All lines holding the word "linejoin" in the listing below need to be copied.

--*--

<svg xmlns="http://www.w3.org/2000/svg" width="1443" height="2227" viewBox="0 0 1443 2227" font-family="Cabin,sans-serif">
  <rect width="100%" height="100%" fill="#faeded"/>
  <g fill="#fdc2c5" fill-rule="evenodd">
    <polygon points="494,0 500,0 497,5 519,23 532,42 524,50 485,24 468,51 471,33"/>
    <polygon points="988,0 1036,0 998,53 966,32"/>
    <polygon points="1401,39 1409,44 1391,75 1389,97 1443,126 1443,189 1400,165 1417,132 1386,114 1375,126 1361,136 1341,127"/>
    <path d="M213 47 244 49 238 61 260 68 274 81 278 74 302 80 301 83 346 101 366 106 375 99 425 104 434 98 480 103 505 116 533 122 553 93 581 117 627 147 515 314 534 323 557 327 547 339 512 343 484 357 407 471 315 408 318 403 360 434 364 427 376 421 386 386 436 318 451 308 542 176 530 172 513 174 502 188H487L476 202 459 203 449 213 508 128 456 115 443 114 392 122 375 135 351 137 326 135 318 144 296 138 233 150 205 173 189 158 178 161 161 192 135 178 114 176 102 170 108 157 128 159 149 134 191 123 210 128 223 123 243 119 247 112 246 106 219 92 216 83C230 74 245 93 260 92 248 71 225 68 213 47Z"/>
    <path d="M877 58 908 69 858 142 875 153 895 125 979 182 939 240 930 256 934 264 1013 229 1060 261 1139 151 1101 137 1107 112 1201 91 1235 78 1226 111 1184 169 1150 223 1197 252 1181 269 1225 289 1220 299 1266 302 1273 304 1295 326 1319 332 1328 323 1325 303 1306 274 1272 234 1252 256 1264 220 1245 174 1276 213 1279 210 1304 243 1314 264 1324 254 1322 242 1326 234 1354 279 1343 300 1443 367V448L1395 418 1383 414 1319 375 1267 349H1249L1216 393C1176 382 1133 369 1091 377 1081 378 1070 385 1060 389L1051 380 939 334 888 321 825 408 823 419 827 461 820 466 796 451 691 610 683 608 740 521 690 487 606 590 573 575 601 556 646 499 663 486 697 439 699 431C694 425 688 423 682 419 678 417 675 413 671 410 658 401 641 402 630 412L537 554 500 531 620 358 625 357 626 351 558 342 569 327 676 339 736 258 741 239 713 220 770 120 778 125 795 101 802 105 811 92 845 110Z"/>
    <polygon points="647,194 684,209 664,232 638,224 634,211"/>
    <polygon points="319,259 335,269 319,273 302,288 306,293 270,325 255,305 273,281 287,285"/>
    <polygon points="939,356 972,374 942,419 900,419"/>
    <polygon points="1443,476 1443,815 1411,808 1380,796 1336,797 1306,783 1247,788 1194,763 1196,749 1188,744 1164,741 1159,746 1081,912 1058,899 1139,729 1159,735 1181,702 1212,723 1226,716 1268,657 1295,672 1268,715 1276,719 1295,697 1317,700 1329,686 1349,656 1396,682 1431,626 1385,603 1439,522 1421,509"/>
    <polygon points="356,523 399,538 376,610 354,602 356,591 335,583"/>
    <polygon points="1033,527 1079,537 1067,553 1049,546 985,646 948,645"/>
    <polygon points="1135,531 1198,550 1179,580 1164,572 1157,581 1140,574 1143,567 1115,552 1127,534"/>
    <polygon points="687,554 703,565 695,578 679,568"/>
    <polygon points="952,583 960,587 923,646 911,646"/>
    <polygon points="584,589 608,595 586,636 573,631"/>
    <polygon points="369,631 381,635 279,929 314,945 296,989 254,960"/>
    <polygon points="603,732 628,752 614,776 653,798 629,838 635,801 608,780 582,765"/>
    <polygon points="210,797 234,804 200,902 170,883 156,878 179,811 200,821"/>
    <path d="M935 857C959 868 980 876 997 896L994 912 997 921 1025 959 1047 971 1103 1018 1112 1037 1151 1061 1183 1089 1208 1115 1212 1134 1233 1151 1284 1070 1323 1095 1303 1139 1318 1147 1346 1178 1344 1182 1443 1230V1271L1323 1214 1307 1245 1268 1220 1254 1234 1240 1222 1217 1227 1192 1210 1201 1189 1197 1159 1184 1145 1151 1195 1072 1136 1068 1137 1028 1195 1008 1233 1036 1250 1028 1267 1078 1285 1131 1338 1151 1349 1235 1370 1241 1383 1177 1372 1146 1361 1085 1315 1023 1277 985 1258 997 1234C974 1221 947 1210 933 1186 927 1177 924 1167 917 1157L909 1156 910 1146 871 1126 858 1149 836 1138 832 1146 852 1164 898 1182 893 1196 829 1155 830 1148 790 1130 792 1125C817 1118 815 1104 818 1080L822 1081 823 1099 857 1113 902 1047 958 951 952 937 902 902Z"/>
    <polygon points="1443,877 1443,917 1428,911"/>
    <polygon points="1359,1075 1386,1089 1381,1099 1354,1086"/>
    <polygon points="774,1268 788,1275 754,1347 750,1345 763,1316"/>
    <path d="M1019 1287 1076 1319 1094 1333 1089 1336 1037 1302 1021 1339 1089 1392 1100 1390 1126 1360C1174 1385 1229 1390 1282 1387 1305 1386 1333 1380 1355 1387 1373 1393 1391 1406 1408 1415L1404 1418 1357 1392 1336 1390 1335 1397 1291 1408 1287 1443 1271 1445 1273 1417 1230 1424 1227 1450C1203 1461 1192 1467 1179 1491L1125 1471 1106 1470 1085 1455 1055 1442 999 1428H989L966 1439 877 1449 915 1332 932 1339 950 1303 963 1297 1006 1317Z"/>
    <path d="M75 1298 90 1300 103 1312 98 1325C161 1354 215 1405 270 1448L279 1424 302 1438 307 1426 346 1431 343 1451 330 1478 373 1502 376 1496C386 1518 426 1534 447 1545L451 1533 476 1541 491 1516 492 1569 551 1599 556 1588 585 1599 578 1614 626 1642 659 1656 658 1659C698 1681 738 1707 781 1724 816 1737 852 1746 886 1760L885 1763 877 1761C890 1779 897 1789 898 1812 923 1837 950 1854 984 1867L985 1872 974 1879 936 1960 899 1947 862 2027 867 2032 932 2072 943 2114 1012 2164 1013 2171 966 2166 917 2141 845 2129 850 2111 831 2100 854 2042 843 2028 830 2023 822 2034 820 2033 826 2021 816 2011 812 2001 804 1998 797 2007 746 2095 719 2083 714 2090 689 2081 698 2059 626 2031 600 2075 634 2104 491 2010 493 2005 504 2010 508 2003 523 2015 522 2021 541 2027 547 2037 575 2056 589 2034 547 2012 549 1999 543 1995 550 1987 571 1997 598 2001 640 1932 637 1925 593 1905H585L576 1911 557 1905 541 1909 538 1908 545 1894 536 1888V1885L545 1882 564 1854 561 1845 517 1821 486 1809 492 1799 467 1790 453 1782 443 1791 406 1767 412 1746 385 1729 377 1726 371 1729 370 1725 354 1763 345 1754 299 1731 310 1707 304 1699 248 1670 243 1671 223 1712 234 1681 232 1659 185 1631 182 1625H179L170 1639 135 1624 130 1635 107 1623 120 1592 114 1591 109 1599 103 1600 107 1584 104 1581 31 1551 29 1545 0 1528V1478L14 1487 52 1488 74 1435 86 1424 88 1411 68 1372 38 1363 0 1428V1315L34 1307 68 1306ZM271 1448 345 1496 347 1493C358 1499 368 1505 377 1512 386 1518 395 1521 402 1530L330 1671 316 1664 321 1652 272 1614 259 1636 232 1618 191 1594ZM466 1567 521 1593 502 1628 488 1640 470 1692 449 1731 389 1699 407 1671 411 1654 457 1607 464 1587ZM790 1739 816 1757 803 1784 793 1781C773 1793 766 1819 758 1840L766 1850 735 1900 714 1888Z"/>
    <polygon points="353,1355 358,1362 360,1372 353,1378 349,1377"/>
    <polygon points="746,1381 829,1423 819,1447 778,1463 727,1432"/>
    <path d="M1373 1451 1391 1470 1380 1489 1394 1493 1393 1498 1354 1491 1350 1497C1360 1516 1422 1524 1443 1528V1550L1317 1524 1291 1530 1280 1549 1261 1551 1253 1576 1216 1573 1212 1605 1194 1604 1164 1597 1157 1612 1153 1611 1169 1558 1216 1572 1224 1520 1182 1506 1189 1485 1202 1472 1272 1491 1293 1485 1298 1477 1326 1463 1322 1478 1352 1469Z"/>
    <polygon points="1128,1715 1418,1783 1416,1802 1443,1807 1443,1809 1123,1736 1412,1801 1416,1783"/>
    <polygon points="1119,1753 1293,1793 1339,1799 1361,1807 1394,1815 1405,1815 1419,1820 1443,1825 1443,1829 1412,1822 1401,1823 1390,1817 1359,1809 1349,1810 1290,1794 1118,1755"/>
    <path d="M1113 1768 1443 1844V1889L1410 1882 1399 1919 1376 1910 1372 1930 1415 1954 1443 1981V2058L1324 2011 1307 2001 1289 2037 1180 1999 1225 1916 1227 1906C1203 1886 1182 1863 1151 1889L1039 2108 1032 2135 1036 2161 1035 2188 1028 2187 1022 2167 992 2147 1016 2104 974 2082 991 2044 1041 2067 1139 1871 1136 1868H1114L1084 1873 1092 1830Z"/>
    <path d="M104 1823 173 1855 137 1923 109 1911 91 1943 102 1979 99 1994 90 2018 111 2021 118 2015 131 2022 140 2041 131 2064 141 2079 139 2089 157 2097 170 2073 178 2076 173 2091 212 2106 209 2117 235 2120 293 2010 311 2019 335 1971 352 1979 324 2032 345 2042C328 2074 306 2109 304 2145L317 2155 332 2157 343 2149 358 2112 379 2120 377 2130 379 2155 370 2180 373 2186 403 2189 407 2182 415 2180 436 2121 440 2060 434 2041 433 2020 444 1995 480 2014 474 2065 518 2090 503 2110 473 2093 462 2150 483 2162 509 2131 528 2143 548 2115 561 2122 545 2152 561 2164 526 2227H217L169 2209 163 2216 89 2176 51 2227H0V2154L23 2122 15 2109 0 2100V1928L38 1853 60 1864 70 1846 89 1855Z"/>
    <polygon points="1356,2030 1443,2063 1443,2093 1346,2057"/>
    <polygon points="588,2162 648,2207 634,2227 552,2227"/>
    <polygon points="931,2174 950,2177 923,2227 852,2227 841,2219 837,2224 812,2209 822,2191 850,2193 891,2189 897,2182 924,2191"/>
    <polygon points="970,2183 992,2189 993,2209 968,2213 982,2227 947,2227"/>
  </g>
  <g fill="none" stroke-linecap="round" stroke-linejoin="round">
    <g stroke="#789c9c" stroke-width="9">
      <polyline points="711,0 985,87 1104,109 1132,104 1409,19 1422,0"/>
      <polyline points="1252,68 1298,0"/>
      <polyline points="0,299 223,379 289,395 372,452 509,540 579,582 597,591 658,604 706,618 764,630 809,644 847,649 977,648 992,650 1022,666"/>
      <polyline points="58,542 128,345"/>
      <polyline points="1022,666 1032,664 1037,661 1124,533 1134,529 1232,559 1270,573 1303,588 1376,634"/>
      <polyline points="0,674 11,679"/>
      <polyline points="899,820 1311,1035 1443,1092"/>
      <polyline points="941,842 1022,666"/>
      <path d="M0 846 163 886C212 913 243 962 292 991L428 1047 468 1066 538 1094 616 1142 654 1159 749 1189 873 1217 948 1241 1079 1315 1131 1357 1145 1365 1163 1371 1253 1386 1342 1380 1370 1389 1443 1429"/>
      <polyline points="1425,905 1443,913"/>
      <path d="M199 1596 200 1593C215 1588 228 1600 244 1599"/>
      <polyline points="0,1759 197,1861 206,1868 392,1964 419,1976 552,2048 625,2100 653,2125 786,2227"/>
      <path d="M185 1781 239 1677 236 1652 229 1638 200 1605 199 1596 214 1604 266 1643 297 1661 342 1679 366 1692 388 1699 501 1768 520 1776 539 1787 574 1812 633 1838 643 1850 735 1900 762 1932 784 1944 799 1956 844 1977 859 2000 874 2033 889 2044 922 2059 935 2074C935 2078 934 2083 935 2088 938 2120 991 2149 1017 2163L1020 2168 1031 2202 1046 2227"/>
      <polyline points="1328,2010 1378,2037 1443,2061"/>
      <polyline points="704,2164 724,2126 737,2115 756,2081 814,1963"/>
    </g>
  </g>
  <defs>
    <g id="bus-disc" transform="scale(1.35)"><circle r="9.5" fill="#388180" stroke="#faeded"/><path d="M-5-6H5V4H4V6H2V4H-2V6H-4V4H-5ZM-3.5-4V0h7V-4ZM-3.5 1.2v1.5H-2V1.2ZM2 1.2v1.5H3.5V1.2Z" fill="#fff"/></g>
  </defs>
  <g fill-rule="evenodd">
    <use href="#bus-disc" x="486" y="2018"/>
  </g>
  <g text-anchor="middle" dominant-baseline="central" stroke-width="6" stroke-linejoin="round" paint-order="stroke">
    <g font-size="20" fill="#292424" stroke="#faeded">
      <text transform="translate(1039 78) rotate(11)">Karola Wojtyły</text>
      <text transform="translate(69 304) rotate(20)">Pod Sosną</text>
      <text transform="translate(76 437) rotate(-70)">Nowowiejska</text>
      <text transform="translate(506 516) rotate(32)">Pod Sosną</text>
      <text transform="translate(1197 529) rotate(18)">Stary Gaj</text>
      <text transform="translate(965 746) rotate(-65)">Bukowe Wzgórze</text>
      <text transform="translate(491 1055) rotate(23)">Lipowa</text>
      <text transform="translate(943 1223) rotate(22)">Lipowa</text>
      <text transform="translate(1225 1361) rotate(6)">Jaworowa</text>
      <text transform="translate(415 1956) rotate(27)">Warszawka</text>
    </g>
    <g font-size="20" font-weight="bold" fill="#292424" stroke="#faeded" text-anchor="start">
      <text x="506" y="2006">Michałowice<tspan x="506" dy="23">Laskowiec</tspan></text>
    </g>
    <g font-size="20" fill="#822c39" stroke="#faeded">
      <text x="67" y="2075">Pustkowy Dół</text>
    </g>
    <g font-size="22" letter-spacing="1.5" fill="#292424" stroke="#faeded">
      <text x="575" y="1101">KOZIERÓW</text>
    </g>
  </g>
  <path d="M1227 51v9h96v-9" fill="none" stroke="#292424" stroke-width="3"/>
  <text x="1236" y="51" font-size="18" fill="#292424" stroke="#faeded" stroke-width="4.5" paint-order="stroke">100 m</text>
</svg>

--*--

» **Output for this exercise**:
  <g fill="none" stroke-linecap="round" stroke-linejoin="round">
  <g text-anchor="middle" dominant-baseline="central" stroke-width="6" stroke-linejoin="round" paint-order="stroke">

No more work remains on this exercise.